* _DATASET SECTION_

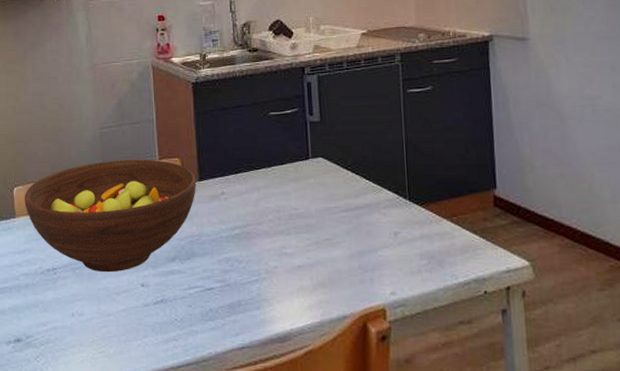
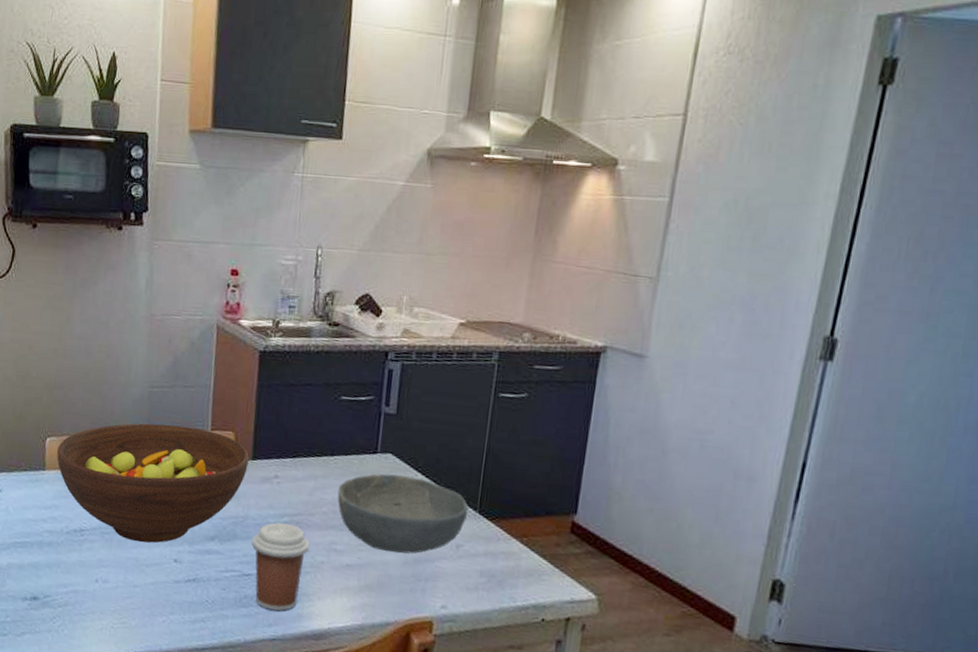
coffee cup: none [209,236,263,320] -> present [251,522,310,612]
bowl: none [279,176,400,249] -> present [337,473,469,554]

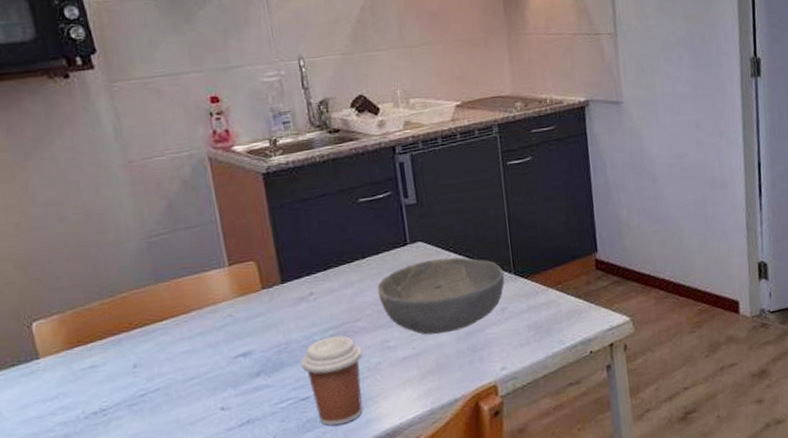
fruit bowl: present [57,423,249,543] -> none [49,266,279,404]

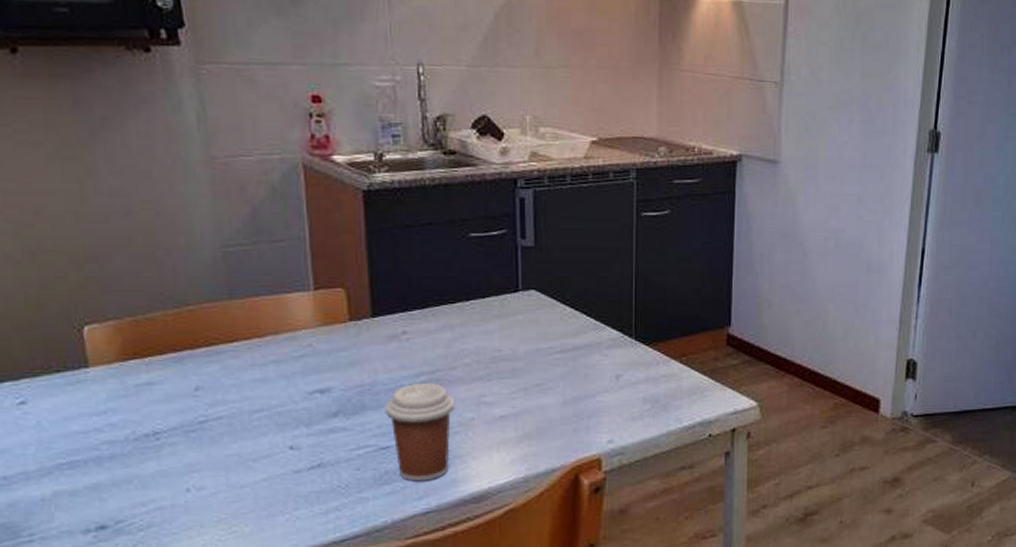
bowl: present [377,257,505,335] -> none [479,312,624,395]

* _EXERCISE_
Only the lines holding the word "bowl" belong in the answer; copy them from the listing above.

* _OUTPUT OF THE TASK_
bowl: none [279,176,400,249] -> present [337,473,469,554]
fruit bowl: present [57,423,249,543] -> none [49,266,279,404]
bowl: present [377,257,505,335] -> none [479,312,624,395]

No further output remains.